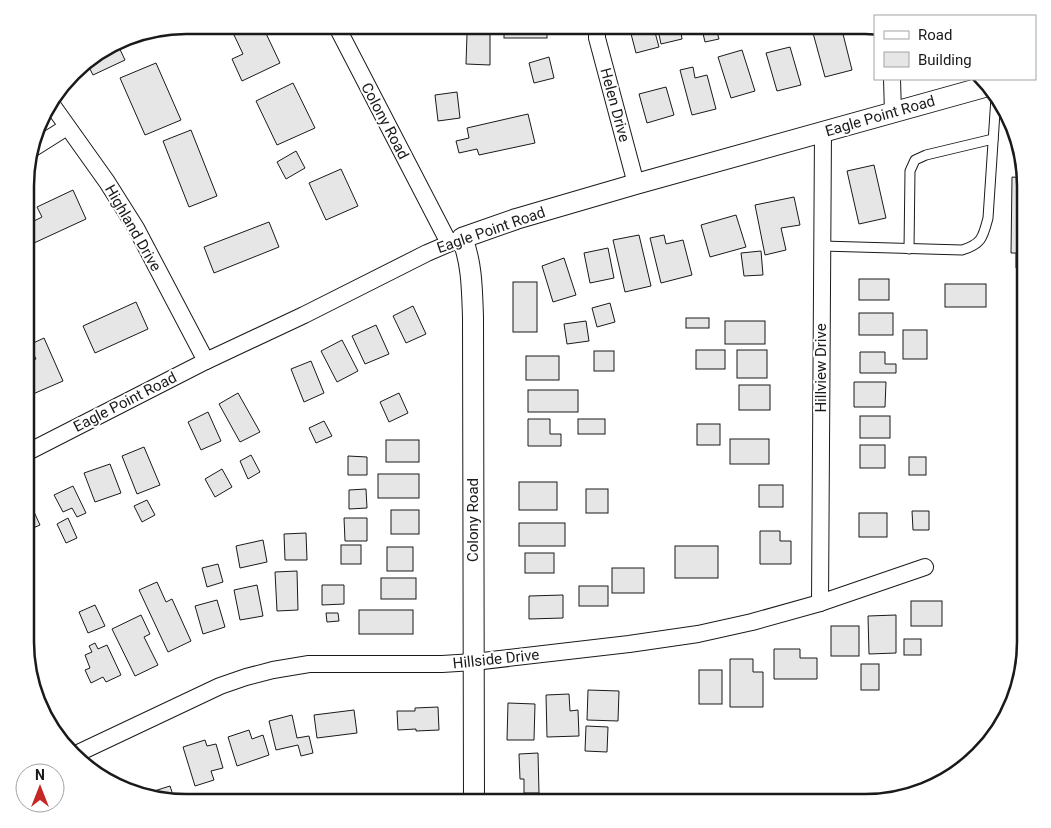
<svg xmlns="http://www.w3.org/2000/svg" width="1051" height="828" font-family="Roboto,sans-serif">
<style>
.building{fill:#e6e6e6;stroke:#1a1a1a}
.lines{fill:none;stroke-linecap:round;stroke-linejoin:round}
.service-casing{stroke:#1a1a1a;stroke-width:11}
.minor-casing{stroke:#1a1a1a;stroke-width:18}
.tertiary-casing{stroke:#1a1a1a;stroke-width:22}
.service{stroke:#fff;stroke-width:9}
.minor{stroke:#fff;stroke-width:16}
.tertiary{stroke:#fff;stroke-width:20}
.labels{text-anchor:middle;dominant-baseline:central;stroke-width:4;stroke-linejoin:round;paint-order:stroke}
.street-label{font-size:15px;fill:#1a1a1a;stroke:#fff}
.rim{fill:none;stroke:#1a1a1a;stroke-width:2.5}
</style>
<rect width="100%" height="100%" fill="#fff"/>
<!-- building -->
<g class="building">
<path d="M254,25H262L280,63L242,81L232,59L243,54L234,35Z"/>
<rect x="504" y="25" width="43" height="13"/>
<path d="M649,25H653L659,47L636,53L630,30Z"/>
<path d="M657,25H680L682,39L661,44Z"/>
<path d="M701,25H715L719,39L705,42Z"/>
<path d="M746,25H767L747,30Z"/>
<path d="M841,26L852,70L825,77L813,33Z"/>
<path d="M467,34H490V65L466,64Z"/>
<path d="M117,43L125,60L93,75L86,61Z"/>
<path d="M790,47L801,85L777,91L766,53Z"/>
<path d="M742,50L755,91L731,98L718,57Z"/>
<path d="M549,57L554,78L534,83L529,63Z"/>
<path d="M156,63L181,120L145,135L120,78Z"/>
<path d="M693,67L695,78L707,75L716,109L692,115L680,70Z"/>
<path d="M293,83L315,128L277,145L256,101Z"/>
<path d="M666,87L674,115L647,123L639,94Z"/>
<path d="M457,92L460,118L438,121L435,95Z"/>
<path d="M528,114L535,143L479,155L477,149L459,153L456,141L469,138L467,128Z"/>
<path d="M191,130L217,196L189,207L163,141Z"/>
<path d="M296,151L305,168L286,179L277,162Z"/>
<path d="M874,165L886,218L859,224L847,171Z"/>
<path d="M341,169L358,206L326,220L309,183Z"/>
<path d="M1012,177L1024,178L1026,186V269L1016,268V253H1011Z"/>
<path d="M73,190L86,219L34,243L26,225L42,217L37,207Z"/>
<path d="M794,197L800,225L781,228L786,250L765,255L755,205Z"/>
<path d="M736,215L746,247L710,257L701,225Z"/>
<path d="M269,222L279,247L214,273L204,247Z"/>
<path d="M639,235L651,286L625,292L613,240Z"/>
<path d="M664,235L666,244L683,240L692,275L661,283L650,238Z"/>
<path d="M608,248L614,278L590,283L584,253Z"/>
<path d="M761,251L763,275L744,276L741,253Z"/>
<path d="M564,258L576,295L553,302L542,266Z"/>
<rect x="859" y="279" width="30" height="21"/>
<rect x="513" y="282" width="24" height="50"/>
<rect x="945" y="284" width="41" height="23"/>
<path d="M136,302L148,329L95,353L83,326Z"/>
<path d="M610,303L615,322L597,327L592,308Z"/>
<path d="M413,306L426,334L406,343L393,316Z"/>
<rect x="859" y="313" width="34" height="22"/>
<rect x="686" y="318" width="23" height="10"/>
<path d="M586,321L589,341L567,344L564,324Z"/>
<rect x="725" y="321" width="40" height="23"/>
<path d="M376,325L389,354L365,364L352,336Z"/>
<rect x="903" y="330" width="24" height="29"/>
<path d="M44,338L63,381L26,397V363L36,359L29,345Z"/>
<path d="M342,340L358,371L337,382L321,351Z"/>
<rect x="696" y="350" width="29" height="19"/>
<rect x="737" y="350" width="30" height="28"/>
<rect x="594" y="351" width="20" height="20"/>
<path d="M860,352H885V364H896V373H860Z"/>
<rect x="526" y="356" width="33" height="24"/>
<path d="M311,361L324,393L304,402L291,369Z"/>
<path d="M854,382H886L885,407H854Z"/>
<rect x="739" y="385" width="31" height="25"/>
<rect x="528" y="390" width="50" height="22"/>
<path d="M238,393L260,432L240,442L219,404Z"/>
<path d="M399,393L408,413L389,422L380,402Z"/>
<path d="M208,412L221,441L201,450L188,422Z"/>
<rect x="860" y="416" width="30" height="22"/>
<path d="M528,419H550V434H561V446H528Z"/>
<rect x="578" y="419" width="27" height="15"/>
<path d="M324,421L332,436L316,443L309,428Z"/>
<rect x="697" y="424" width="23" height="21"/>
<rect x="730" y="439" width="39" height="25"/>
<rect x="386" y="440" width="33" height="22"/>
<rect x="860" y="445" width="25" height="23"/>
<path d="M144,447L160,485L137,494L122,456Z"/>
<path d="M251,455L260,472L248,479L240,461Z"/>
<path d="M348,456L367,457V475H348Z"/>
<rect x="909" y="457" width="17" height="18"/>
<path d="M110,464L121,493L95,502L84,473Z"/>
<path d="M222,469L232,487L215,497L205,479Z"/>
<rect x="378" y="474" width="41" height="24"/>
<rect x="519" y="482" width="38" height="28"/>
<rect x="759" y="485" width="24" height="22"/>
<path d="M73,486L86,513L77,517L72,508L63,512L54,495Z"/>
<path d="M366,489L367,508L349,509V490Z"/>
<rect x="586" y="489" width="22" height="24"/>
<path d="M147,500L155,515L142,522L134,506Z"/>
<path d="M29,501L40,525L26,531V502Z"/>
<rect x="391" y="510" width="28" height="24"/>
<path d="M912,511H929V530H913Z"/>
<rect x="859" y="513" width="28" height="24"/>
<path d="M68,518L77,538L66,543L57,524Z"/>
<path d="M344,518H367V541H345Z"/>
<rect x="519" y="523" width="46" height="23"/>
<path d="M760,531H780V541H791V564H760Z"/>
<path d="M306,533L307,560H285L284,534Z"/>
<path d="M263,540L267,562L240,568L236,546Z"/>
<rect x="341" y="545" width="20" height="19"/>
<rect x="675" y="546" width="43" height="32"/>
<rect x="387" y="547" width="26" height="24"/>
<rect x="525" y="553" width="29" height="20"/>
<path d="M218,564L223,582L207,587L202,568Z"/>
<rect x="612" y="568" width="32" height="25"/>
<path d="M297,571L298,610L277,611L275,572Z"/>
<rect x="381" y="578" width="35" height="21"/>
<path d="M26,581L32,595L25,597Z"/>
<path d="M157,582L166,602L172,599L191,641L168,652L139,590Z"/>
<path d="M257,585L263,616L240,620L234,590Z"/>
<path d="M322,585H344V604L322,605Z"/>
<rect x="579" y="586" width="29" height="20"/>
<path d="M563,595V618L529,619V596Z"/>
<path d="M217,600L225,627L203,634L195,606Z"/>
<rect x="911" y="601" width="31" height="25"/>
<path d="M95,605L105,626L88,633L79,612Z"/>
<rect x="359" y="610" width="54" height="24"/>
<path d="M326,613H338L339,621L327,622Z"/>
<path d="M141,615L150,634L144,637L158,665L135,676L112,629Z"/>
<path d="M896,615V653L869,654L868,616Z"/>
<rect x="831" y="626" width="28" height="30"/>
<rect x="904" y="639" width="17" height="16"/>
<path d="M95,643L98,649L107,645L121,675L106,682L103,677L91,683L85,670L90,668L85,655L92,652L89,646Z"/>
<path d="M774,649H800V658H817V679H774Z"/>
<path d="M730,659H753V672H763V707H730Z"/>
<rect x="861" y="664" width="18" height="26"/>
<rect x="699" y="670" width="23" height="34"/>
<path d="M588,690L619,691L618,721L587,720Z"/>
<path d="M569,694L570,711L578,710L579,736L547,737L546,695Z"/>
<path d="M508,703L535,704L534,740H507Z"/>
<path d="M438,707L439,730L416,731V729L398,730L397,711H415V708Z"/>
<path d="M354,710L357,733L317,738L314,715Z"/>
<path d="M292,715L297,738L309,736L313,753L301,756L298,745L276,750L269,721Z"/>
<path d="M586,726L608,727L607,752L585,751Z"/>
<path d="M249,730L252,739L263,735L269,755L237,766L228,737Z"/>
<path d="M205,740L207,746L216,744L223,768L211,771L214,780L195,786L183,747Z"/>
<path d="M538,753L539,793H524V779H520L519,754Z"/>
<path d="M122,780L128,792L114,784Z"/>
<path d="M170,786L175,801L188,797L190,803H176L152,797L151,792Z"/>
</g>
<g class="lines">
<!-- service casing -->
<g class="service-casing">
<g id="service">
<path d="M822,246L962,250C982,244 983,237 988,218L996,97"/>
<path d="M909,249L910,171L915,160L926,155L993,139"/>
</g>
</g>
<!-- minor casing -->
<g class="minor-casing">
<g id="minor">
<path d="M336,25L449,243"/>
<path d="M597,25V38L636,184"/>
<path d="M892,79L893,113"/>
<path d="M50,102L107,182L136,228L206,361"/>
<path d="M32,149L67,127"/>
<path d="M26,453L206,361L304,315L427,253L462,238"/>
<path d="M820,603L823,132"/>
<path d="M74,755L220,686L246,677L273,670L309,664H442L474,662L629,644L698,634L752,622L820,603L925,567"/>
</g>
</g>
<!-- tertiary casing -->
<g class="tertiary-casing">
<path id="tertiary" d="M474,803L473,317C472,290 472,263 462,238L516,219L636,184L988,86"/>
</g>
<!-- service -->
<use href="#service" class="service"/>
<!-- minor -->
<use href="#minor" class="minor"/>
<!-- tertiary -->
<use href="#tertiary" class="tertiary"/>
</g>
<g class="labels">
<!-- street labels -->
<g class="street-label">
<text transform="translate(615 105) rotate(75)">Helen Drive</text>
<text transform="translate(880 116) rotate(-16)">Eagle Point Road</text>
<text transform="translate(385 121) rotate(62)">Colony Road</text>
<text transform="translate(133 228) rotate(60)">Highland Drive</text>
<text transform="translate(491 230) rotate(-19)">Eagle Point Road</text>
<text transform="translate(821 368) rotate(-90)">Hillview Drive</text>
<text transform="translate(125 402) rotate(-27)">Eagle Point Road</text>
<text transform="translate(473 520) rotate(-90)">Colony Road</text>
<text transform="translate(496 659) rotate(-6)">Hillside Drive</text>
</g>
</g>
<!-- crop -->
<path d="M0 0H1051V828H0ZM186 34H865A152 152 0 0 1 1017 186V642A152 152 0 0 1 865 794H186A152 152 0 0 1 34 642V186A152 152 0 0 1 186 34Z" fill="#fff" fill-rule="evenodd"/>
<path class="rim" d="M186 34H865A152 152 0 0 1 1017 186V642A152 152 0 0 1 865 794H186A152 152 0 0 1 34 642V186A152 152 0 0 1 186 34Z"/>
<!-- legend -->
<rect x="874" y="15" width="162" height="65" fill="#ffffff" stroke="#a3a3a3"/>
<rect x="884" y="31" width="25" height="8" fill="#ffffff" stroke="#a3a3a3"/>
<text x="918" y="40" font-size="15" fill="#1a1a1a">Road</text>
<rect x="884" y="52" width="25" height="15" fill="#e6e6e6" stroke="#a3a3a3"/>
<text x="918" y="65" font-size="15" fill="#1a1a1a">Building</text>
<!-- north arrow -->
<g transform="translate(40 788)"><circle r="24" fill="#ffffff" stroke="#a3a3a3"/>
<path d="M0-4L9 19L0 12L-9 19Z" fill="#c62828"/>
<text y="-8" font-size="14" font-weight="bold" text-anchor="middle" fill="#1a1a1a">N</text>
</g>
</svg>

————

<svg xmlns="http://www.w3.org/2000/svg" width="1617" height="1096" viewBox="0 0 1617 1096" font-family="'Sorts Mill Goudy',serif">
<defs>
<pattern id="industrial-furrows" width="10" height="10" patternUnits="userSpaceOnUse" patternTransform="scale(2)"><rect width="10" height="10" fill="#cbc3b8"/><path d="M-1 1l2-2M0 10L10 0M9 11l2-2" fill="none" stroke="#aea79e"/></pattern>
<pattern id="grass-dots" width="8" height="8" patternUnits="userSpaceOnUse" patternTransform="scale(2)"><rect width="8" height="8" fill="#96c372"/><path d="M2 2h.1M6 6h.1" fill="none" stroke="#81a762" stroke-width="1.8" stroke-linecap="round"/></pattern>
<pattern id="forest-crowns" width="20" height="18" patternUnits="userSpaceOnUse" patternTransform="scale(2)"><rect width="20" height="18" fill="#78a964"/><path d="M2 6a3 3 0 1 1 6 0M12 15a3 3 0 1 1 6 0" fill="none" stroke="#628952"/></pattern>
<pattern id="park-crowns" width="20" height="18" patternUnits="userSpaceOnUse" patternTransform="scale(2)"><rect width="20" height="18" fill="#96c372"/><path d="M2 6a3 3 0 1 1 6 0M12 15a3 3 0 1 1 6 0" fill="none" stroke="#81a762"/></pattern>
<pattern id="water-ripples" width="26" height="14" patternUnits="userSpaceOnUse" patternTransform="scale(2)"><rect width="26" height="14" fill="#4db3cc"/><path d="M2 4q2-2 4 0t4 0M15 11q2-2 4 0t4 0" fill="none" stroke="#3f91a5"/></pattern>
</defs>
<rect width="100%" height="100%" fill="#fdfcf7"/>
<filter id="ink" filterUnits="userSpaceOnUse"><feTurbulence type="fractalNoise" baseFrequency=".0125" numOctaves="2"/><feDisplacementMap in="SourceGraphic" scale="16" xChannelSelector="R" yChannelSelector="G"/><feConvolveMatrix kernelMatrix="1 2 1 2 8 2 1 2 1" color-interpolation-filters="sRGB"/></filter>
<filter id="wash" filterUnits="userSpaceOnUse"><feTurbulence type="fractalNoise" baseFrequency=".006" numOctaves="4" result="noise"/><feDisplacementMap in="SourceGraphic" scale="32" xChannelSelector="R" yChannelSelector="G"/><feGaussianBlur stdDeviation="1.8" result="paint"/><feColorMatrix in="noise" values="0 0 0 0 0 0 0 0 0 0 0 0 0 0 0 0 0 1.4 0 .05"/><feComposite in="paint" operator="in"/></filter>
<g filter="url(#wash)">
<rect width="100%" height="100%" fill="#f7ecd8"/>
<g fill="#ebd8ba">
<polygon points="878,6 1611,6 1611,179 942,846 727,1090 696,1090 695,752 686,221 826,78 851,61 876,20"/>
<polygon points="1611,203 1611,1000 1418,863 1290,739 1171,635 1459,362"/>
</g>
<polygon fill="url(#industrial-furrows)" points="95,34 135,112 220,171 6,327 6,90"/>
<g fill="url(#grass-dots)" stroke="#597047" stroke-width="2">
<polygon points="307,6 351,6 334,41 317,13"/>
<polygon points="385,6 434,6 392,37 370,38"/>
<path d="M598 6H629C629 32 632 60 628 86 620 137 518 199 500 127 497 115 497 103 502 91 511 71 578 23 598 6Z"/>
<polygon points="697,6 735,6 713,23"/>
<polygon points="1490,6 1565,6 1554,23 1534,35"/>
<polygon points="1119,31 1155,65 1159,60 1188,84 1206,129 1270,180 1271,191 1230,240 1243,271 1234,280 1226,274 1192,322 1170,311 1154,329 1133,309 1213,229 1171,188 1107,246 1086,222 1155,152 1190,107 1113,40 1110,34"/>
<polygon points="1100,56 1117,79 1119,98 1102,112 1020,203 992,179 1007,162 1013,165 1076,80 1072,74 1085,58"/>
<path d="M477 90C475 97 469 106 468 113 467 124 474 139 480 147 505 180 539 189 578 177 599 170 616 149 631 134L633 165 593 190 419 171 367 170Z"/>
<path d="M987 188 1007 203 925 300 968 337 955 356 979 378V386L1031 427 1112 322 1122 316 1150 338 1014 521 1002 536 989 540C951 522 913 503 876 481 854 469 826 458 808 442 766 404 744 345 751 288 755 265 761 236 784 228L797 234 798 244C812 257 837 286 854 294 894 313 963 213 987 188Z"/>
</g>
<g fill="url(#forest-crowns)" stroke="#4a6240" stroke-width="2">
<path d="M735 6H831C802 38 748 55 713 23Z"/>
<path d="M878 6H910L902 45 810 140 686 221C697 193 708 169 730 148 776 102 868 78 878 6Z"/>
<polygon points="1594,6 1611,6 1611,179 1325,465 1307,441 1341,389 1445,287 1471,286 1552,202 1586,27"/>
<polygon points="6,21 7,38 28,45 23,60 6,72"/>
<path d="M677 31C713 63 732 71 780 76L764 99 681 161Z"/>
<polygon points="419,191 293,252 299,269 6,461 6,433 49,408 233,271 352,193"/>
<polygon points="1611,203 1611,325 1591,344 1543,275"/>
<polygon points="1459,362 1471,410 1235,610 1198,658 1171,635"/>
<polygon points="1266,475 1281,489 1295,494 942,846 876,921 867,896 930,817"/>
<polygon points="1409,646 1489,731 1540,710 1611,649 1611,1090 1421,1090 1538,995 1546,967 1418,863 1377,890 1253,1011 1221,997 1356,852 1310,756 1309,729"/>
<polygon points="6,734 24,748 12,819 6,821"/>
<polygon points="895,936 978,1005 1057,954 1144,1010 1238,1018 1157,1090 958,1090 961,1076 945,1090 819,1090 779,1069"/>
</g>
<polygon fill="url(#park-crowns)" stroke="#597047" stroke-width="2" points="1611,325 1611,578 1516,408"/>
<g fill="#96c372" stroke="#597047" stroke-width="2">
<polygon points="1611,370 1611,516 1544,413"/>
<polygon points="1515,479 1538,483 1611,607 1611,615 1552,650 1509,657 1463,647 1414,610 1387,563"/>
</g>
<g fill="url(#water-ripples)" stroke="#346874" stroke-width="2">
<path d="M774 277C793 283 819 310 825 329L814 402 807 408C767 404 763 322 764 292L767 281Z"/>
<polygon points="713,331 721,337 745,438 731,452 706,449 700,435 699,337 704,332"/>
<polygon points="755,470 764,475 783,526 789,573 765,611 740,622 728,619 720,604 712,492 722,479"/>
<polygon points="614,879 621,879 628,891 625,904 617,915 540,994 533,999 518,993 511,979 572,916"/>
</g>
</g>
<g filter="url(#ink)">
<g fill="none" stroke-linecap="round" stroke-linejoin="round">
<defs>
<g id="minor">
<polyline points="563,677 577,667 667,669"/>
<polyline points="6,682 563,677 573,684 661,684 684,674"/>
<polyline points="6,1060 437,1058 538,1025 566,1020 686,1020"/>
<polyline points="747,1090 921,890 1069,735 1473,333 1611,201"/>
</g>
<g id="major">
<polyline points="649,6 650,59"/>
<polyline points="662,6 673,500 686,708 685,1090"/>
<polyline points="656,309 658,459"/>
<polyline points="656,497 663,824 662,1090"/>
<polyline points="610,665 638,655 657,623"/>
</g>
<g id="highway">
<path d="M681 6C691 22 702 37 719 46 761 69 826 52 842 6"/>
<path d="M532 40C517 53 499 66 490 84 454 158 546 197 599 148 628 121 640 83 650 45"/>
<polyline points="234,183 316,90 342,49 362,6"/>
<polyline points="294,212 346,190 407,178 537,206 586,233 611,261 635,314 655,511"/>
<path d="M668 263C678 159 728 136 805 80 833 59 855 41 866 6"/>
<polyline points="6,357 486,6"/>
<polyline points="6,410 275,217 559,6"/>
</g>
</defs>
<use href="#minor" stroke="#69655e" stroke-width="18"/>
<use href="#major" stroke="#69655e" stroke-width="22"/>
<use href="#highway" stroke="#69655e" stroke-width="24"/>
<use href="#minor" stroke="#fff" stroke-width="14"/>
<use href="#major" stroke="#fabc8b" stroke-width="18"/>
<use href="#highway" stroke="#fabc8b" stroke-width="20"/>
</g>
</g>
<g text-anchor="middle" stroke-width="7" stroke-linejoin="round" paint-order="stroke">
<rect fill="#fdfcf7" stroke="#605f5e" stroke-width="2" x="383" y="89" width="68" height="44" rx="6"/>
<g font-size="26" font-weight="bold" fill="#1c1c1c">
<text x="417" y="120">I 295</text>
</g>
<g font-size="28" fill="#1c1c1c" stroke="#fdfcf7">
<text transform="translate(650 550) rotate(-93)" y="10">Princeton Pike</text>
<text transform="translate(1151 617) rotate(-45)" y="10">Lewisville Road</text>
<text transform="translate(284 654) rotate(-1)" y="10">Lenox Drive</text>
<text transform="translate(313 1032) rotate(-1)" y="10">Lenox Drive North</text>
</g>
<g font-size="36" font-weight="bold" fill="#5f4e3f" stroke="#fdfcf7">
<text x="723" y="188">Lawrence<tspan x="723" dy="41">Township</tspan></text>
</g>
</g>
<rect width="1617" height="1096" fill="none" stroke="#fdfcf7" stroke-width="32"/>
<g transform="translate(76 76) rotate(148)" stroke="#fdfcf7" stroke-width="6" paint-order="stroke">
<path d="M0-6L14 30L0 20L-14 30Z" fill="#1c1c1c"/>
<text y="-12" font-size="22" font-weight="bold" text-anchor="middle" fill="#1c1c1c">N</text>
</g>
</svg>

————

EXERCISE OBJECTIVE ->
Go through the entries above and copy every line containing "numOctaves".

COMPLETED TASK ->
<filter id="ink" filterUnits="userSpaceOnUse"><feTurbulence type="fractalNoise" baseFrequency=".0125" numOctaves="2"/><feDisplacementMap in="SourceGraphic" scale="16" xChannelSelector="R" yChannelSelector="G"/><feConvolveMatrix kernelMatrix="1 2 1 2 8 2 1 2 1" color-interpolation-filters="sRGB"/></filter>
<filter id="wash" filterUnits="userSpaceOnUse"><feTurbulence type="fractalNoise" baseFrequency=".006" numOctaves="4" result="noise"/><feDisplacementMap in="SourceGraphic" scale="32" xChannelSelector="R" yChannelSelector="G"/><feGaussianBlur stdDeviation="1.8" result="paint"/><feColorMatrix in="noise" values="0 0 0 0 0 0 0 0 0 0 0 0 0 0 0 0 0 1.4 0 .05"/><feComposite in="paint" operator="in"/></filter>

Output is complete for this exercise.